Your life is still miserable, and probably always will be, because you choose to make it so. You have tried to play the martyr for so long, and for a while there were even some who felt sorry for you. But the martyr act got old for everyone but you, and now you're panicking, looking for a new way to make people feel bad for you. It's all manipulation, and even though I know it, I still drive myself crazy wondering if I am just coldhearted when I don't run to your rescue. All my life I heard people say, "Poor Louise, married to that jerk." "Poor Louise, divorced and alone with no money" "Poor Louise, can't get a better paying job because she stayed home with Lisa all those years and lost her skills." "Poor Louise, her house is falling down around her, and she's helpless to stop it". I wanted to tell these people they were idiots for falling for your sob story. That my father wasn't a jerk, but a saint for putting up with your insanity for so long. That you had no money because you drank and smoked away all the alimony money my father always sent on time, so you were never able to pay the mortgage when it was due. That you could have gotten a better job if you wanted to, but were too lazy and needed a shitty job as a crutch to maintain the Poor Louise image. That staying home with me during my formative years instead of working was not as admirable as it sounds, because you spent those years making me afraid of my own shadow and terrified of human contact. That your house is falling down because you blew the money my uncles sent you for repairs.

But I couldn't say that, because I didn't want anyone to know. I was ashamed of you, and what you had done to me, and therefore I was ashamed of myself. I just watched you come up with new miseries to call your rapidly diminishing friends and moan about, and felt my stomach tense up in frustration. You have always been so pathetic, and only my father and I know just HOW pathetic.

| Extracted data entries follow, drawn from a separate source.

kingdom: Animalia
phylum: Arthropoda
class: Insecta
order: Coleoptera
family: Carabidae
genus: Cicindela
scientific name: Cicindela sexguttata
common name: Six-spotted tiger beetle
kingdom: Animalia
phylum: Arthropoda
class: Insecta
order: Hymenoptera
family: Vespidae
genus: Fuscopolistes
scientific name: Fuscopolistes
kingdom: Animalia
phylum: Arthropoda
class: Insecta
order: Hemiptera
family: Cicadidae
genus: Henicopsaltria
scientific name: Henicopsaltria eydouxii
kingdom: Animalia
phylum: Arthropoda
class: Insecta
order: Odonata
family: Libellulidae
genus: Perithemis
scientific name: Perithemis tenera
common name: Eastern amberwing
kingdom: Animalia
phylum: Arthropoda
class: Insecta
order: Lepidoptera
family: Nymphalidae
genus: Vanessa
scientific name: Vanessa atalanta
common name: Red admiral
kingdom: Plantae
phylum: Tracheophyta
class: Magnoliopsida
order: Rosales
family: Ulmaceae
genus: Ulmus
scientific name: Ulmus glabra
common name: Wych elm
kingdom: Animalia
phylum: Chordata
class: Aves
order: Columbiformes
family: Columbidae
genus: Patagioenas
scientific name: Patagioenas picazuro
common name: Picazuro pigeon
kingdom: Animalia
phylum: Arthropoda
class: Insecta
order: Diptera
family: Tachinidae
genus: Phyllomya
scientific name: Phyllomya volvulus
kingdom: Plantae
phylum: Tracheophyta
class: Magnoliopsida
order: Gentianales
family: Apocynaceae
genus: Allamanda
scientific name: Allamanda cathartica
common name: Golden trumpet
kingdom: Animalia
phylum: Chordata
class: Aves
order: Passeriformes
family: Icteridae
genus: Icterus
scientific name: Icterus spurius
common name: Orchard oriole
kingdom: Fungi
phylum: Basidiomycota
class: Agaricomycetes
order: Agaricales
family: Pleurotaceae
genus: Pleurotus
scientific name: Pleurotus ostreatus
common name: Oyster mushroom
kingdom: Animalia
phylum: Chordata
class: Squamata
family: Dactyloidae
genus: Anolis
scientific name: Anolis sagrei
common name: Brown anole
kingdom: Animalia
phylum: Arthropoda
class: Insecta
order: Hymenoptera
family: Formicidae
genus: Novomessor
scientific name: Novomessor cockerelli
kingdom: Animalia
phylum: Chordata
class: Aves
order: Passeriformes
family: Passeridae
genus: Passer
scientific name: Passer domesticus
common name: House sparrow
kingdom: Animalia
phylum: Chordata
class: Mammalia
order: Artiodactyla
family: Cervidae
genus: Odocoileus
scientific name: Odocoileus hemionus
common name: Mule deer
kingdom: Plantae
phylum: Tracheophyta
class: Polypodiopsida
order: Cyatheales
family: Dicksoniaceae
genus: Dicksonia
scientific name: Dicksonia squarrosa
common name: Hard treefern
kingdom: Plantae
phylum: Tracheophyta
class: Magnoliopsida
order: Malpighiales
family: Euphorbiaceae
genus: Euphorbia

Pathetic not because you are helpless, but because you work so hard to appear helpless. Pathetic because you thrive on being pathetic.

So now, when I'm barely into my second year of marriage, you come to me with the most ridiculous proposition I have ever heard. Because you know we are saving for a house, and having a hard time of it, you decide to try and twist the situation for your benefit. You decide that I should let you sell your house, and use the profit as a down payment for a house that me and my husband can move into, and the bonus is that you get to move in with us! You need help getting out from under your mortgage, it would only be for a little while that you'd live with us, you would pay us rent and stay in your room all the time, we would never have to see you. Isn't that a great idea?

Hell no, that's not a great idea. There are a million logical reasons why your idea sucks, besides the obvious fact that I am not interested in subjecting myself to your mental hell now that the physical torture is no longer an option for you. But I know, for a fact, that when I tell you the logical reasons why your plan is no good for me, you will get angry. You will interrupt me, tell me I'm good for nothing and selfish, start crying and hang up. You will call what's left of your friends and tell them about your cruel daughter, the only child who you would do anything for, who turned her back on you in your time of need. You will tell them how you were willing to give up your house to help me get my own, and all you asked in return was to reside in one room for a few months, hidden like a dirty secret. You will again be Poor Louise, and this time it will be because I am an ungrateful child.

It's hard for me to be the bad guy. I've spent my whole life trying to please everyone. But I can't do this for you. I just can't. You are perfectly capable of taking care of yourself, but you are tired of being alone, and having no one but yourself to control. We both know that's why you made me the "great offer", and I refuse to let you take over my life just when I have managed to get it the way I want it. We are better off in separate houses, preferably in separate cities. Get a condo if a house is too much for you. Get a dog if you need a companion. Give me a call when the only thing you want from me is a nice chat, okay?